Quanto inquina il rientro in atmosfera dei satelliti?
Una prima risposta arriva dal monitoraggio in aereo del rientro atmosferico di Salsa, uno dei quattro satelliti della costellazione Cluster di Esa.
Alcuni satelliti in orbita, quando non sono più operativi vengono fatti rientrare in atmosfera facendoli bruciare e disintegrare. Un processo distruttivo poco studiato e in grado di produrre sostanze inquinanti per l’atmosfera.
Per capire meglio tale impatto, è stato monitorato il rientro atmosferico di Salsa, uno dei quattro satelliti della costellazione Cluster di Esa, rientrato l’8 settembre 2024.

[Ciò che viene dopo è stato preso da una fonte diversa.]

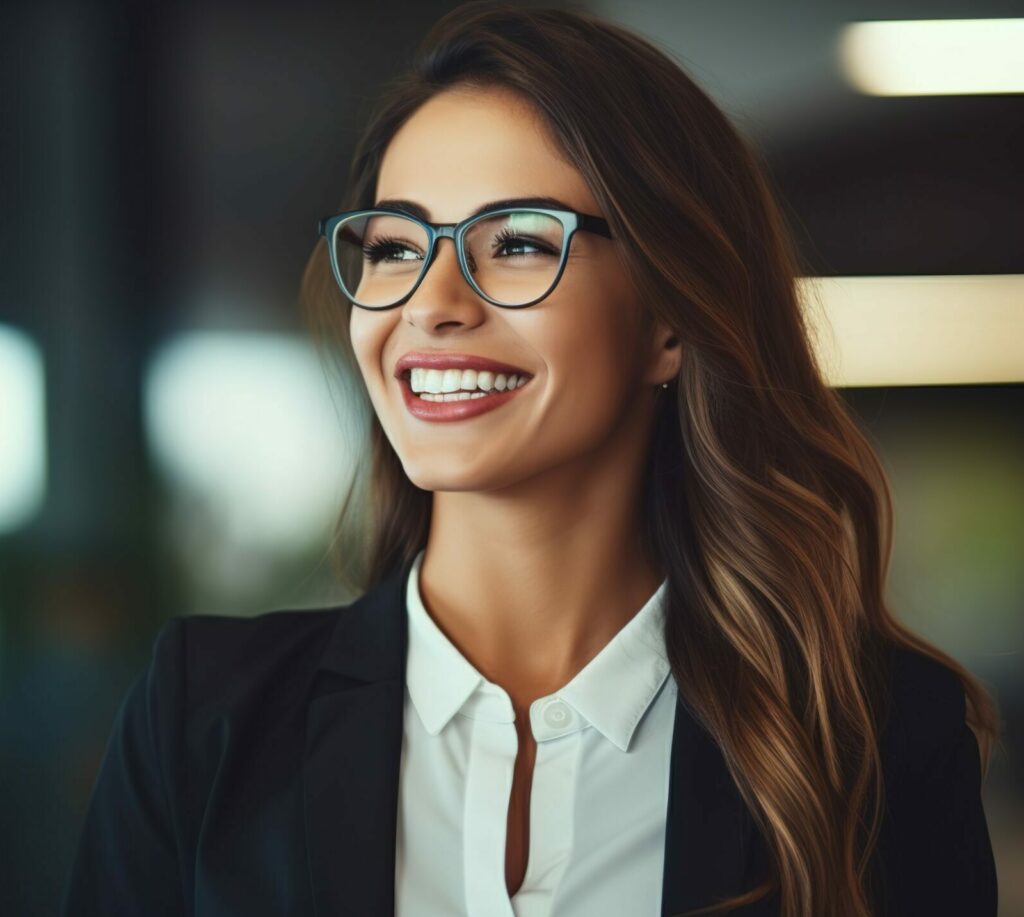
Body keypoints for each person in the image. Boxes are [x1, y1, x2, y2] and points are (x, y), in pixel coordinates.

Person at [61, 4, 1001, 916]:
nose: (430, 302)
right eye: (394, 246)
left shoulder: (874, 741)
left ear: (669, 322)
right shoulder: (204, 721)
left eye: (515, 242)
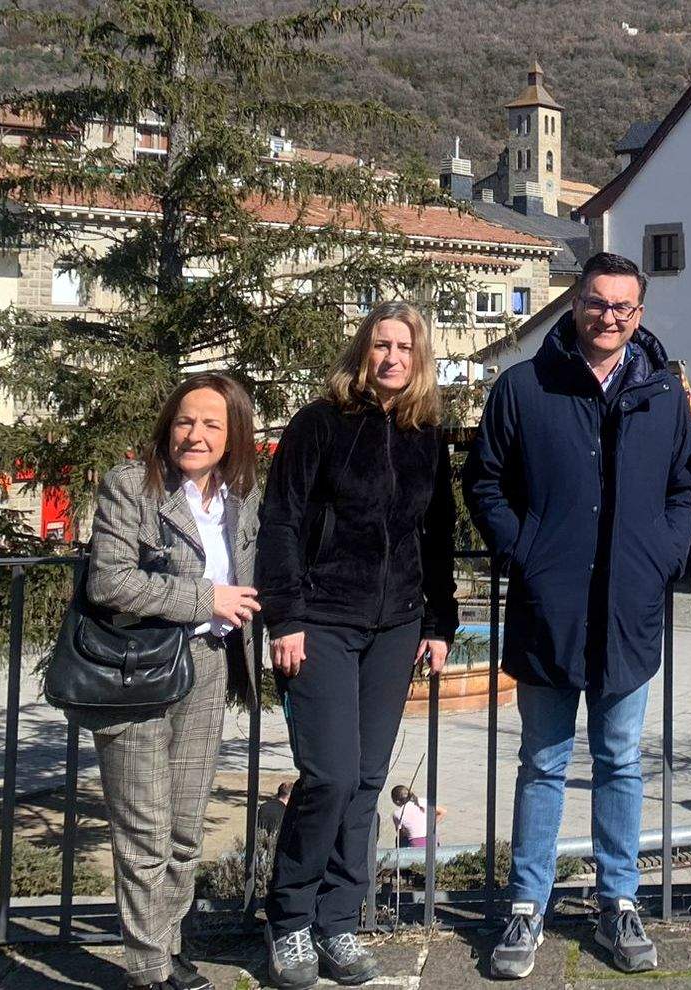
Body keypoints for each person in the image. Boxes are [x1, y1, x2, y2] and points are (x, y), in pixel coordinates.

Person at [464, 252, 691, 979]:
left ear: (640, 312)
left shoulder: (663, 391)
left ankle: (618, 899)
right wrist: (525, 549)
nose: (610, 318)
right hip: (549, 604)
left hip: (629, 607)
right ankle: (527, 906)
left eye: (624, 308)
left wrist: (662, 553)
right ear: (575, 304)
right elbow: (484, 481)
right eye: (598, 304)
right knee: (541, 761)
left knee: (621, 760)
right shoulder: (524, 386)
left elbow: (685, 488)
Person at [257, 301, 458, 990]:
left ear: (419, 358)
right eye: (380, 345)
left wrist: (439, 623)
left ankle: (339, 923)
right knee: (331, 775)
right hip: (323, 623)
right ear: (362, 353)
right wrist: (284, 617)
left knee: (369, 781)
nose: (392, 357)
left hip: (395, 626)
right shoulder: (320, 424)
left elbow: (436, 540)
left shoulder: (428, 434)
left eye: (404, 346)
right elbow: (280, 519)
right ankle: (288, 922)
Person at [83, 372, 262, 990]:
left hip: (206, 669)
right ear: (168, 426)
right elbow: (110, 582)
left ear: (233, 434)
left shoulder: (239, 500)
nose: (196, 434)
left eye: (213, 424)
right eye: (186, 420)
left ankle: (168, 945)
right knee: (144, 833)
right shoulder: (132, 487)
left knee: (185, 830)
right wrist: (203, 597)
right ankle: (147, 968)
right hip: (135, 672)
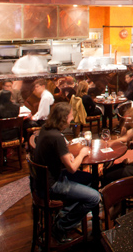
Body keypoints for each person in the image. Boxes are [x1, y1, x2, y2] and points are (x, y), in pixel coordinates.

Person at [33, 103, 100, 243]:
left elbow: (57, 153)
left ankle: (65, 212)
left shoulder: (46, 128)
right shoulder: (57, 137)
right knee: (95, 197)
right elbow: (72, 169)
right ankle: (61, 227)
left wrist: (67, 155)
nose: (72, 118)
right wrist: (82, 154)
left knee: (90, 178)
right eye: (70, 115)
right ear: (63, 118)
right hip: (52, 184)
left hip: (41, 181)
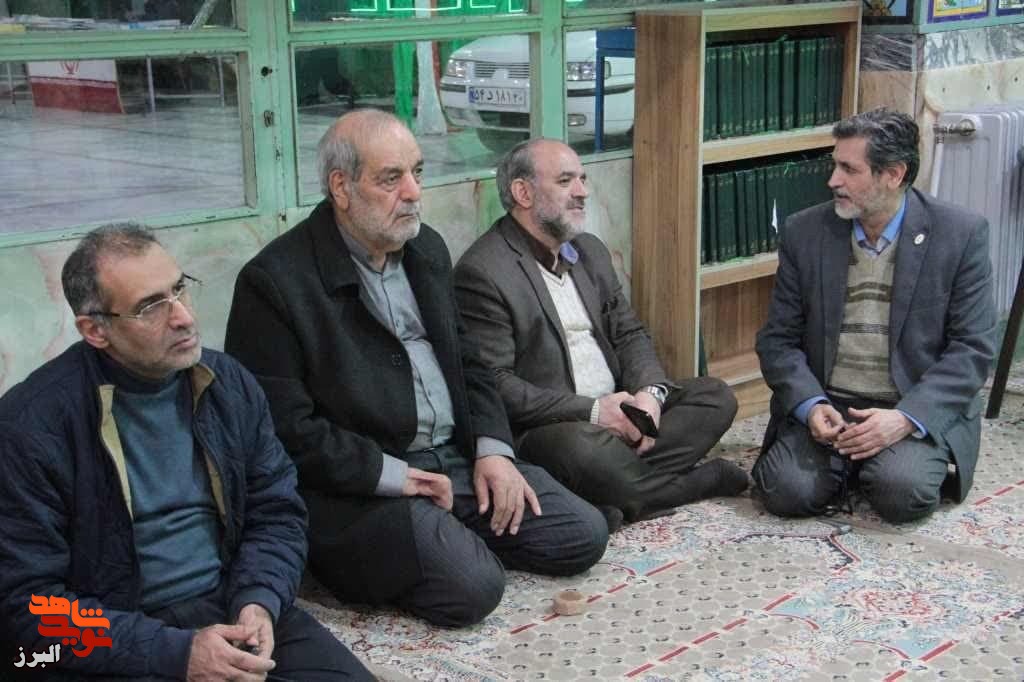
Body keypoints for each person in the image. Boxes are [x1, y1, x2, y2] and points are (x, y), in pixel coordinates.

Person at [224, 110, 608, 629]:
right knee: (475, 587)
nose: (412, 192)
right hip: (362, 486)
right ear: (341, 187)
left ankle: (446, 536)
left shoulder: (425, 249)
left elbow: (471, 364)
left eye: (418, 173)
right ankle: (408, 551)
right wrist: (395, 477)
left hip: (453, 460)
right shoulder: (275, 282)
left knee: (582, 534)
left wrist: (493, 451)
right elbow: (285, 429)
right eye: (391, 179)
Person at [0, 224, 371, 680]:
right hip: (117, 636)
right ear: (95, 330)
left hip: (229, 603)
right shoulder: (31, 426)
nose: (182, 317)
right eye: (150, 306)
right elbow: (31, 607)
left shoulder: (227, 383)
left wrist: (259, 599)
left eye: (179, 289)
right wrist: (177, 653)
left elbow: (276, 510)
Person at [453, 138, 747, 528]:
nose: (582, 192)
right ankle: (693, 483)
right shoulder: (484, 271)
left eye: (583, 179)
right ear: (523, 193)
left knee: (715, 397)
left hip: (620, 410)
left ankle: (613, 493)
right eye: (565, 181)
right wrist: (593, 412)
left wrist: (649, 397)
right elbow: (496, 384)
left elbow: (629, 333)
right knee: (583, 452)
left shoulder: (589, 250)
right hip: (556, 428)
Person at [753, 108, 997, 523]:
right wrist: (810, 405)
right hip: (831, 401)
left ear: (893, 174)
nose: (833, 180)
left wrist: (905, 418)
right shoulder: (804, 232)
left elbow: (973, 349)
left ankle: (876, 462)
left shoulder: (960, 234)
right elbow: (778, 340)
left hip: (906, 403)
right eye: (835, 165)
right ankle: (851, 461)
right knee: (785, 492)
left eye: (849, 169)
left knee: (902, 493)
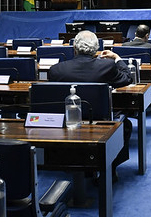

A bordo di un aereo dotato di 26 telecamere, un team di scienziati ha monitorato il rientro in diverse lunghezze d'onda della luce, scoprendo che l’inquinamento prodotto dall’incenerimento del satellite si è rivelato più debole di quanto atteso.
La disintegrazione del satellite Salsa è avvenuta in meno di 50 secondi sopra l'Oceano Pacifico. Dopo la prima rottura a circa 80 km di quota, il team ha monitorato il processo di frammentazione del satellite per circa 25 secondi, perdendo le sue tracce a circa 40 km di quota.
Grazie ai filtri di diversi colori delle telecamere, il team ha rilevato durante la combustione il rilascio di litio, potassio e alluminio, non riuscendo tuttavia a svelare quanto di questi composti chimici sia rimasto in atmosfera o sia caduto sulla Terra sotto forma di minuscole goccioline.
Secondo i ricercatori, i serbatoi in titanio per il carburante del satellite, dal peso di 550 chilogrammi, potrebbero essere sopravvissuti al rientro, cadendo così nell'Oceano Pacifico.
I risultati della ricerca sono stati presentati all'inizio di aprile in occasione della Conferenza europea sui detriti spaziali tenutasi a Bonn, in Germania.